Images of plotted data:
┌──

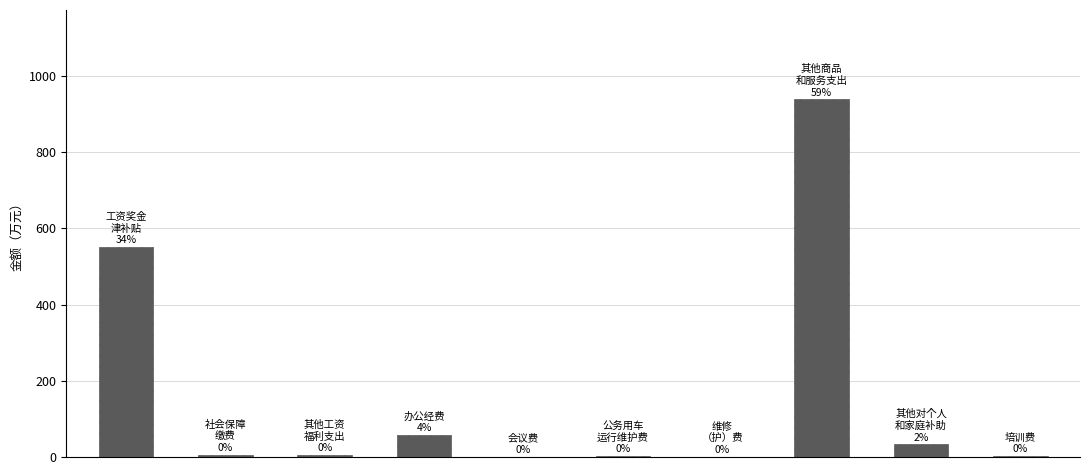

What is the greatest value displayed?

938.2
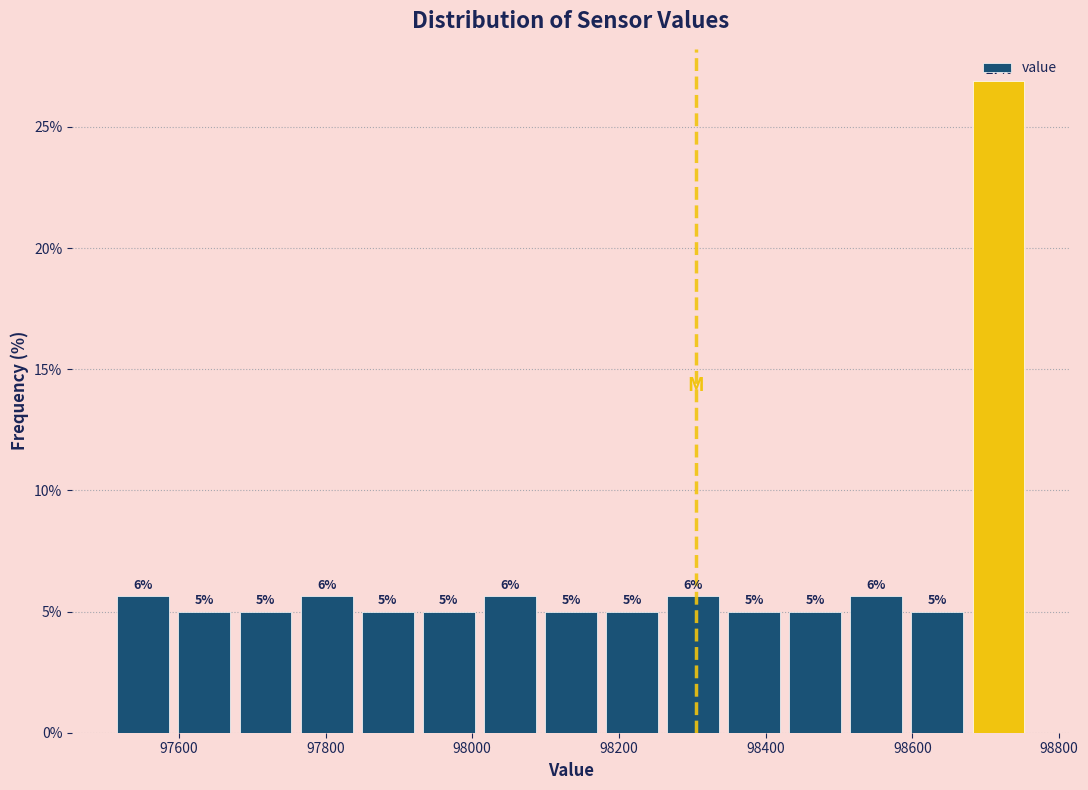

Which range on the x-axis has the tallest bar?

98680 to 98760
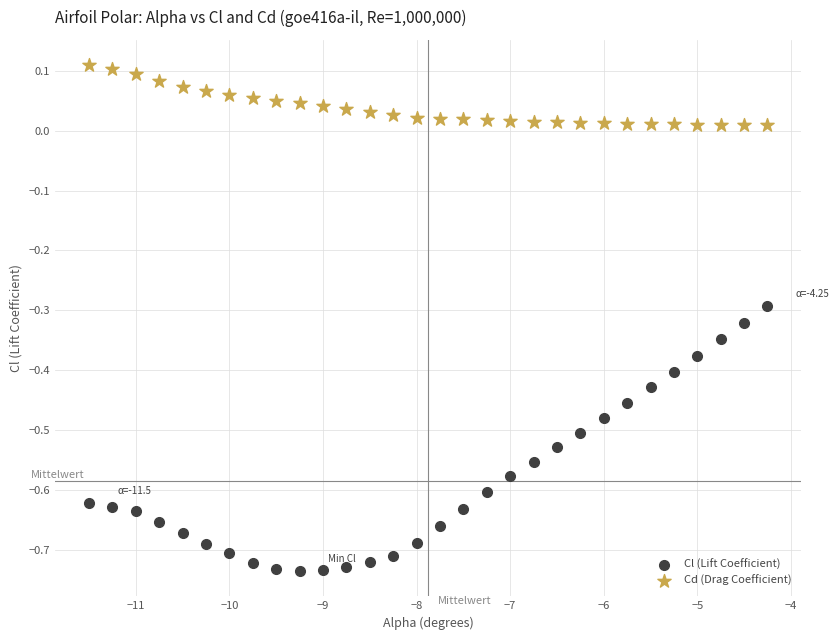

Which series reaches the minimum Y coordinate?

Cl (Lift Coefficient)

└──

What to produce: Rewrite the lines above as a numbered list, omitting blank lines and leaving out the pictures.

Problem solution:
1. What is the greatest value displayed?
2. 938.2
3. Which range on the x-axis has the tallest bar?
4. 98680 to 98760
5. Which series reaches the minimum Y coordinate?
6. Cl (Lift Coefficient)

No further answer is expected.